We woke up, Mount Adams just lighting up in the distance with a sea of clouds lapping at its base. An incredible inversion filled the valley with white fluffy clouds, leaving little mountain islands floating in its expanse. I wondered if it was raining below the clouds. We packed up early and headed out before the sun was really up. Because we had stopped early we had a long day ahead of us, but the elevation profile looked easy enough, at least after we had climbed Cispus Pass. The hike out of our high alpine park and down to the basin bellow Cispus Pass was stunning. Goat Rocks Wilderness is an amazing place, it hurt to be hiking out of it instead of deeper into it. In the basin bellow Cispus Pass we were able to look straight out the headwaters of Cispus River and into the clouds bellow. A easy zigzagging trail took us out of the basin and up to the pass, where we finally got our first rays of warm sunshine.
Beyond Cispus Pass was an obviously glacier carved valley. Seeing the way a giant chunk of ice scraped its fingers along the mountains, leaving U-shaped valleys bellow is like looking back in time, it’s like seeing time written on a landscape, it is amazing. From the pass the day was mellow. We were in trees all day, hiking a basically flat trail all the way to Lava Springs. Lava Springs was described as a cool clear spring coming straight out of lava rock. We were confused right up until the spring, because we hadn’t seen any lava rock all day, was it just going to appear out of nowhere? Right after Kyle voiced this confusion a huge pile of lava rock loomed up in front of us, Mount Adams above it, shockingly close. We had hiked so far in one day. We hiked next to the lava rock pile for a little while before coming to the spring, where we ate Ethopian curry for dinner, with mashed potatoes mixed in for extra sustenance.
After dinner we had another five miles to go to camp at Kilen Creek. Kilen Creek was our only option for camping because it put us only a short distance from Forest Service Road 23, where my parents were meeting us the next day to resupply us. What was funny was that during the day we had received two completely different reports on Kilen Creek. One guy we met, who was section hiking Washington and clearly very green had asked us a TON of questions and then felt the need to reciprocate by telling us that Kilen Creek wasn’t a great campsite, not much water, not a nice spot. Well too bad, we thought, we have no other option. Then a couple we passed told us there was an amazing campsite up top with a waterfall and stunning views of Adams. When I asked where it was in relation to Kilen Creek they lit up! The campsite they were describing was Kilen Creek! Alright, so exactly the opposite description we had received from the first guy, but we decided to trust the couple, because we wanted to but also because they seemed more experienced.

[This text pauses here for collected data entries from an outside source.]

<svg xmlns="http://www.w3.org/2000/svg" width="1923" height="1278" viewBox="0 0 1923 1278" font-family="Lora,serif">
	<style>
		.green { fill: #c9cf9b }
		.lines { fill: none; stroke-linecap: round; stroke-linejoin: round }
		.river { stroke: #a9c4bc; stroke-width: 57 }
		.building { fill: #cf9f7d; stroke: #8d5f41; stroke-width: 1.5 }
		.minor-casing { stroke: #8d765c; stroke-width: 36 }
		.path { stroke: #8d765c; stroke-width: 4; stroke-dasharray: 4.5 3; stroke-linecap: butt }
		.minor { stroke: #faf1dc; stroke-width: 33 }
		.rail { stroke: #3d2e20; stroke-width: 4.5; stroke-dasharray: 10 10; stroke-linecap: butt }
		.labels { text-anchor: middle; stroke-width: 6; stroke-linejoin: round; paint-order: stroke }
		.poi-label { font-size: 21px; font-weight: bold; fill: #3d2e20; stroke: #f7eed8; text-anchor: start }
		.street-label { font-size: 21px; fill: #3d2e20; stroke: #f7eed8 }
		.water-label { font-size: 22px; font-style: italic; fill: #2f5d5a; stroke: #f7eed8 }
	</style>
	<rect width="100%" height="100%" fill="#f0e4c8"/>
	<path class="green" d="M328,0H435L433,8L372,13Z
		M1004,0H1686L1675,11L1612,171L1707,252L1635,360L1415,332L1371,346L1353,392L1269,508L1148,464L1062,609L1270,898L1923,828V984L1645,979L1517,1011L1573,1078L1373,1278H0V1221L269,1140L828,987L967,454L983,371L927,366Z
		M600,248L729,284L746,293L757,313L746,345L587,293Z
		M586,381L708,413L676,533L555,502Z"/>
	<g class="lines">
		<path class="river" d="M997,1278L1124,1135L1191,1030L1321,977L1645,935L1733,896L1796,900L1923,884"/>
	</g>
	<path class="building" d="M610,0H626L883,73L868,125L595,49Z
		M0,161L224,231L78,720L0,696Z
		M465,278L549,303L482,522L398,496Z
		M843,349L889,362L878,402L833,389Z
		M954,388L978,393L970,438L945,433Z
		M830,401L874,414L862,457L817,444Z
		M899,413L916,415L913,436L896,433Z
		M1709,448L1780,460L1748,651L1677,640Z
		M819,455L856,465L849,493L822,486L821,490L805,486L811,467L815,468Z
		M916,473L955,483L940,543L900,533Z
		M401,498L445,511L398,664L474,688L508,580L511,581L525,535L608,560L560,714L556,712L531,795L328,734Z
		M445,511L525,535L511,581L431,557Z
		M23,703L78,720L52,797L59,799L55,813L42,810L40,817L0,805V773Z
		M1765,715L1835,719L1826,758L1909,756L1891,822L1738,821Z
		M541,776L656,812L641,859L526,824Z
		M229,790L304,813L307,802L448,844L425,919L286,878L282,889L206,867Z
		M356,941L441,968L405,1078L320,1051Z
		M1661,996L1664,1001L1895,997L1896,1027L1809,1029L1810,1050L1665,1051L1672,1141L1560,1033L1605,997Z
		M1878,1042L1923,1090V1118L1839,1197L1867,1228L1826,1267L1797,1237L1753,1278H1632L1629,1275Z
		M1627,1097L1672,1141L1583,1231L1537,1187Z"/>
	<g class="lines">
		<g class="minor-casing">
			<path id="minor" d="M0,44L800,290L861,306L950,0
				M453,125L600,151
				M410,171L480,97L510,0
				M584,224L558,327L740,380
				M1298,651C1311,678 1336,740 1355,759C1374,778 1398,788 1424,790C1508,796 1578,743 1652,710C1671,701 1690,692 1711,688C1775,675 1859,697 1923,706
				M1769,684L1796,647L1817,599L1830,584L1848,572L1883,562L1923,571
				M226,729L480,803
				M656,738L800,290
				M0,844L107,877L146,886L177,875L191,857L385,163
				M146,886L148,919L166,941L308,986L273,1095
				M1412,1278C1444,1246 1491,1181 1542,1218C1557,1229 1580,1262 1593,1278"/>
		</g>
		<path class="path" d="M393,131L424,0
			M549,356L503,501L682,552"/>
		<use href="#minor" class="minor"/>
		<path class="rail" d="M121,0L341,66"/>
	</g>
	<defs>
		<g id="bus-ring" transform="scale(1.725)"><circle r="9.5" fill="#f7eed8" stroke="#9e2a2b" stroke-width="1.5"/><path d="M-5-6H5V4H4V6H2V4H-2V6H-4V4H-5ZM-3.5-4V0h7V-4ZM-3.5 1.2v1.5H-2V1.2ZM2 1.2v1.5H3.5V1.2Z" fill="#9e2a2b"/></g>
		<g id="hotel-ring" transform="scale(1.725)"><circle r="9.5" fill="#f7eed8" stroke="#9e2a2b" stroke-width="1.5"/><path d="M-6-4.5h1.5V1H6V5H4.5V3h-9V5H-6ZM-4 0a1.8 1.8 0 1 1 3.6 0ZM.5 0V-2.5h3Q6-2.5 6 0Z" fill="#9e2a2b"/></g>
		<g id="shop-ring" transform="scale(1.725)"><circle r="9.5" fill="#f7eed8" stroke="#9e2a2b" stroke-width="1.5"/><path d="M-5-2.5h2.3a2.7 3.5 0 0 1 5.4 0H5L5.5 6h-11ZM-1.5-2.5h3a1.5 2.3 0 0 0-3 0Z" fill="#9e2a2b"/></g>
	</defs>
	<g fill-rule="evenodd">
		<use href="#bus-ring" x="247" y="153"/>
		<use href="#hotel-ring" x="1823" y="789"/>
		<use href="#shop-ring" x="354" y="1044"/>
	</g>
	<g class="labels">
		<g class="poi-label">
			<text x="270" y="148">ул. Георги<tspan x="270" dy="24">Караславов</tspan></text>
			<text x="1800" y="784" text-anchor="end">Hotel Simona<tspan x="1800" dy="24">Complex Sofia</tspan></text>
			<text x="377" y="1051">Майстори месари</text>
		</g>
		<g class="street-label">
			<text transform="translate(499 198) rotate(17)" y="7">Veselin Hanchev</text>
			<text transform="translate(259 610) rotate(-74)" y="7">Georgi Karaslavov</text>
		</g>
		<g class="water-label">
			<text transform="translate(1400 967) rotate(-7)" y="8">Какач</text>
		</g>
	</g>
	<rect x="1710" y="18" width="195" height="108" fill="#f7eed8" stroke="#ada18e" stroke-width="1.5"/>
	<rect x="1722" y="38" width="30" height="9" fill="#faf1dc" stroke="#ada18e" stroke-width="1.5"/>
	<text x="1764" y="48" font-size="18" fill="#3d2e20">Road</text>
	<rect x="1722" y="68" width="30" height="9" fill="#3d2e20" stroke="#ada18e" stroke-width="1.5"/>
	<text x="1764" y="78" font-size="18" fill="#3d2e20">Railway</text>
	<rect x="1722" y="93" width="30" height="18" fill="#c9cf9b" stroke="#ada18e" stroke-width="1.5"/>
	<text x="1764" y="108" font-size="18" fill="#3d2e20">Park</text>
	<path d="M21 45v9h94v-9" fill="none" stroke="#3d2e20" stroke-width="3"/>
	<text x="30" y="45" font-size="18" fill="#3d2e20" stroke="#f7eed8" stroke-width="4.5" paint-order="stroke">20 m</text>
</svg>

Five miles in probably too many miles to do between dinner and camp and we were desperate and frustrated by the time we arrived, the miles simply creeped by. But when we got there, boy was it worth it. The sun was just starting to turn the glaciers on Mount Adams rosy pink, and they were so close we could see their crevasses, deep and dark. A small pond reflected its summit and Lupins framed the perfect picture. We pitched our tent near the waterfall, convinced we would wake up to crazy condensation. I tried to put up the bear hang while Kyle took pictures but let’s face it, without Kyle the bear hang would never get hung, I couldn’t even get the rock thrown over what looked like a very low branch. So I readied our Nutella snack instead and waited for him to get back. He got the rock over the branch no problem and we went to bed pleased with our campsite and our day, which was our longest day on trail. We even had time to read a little.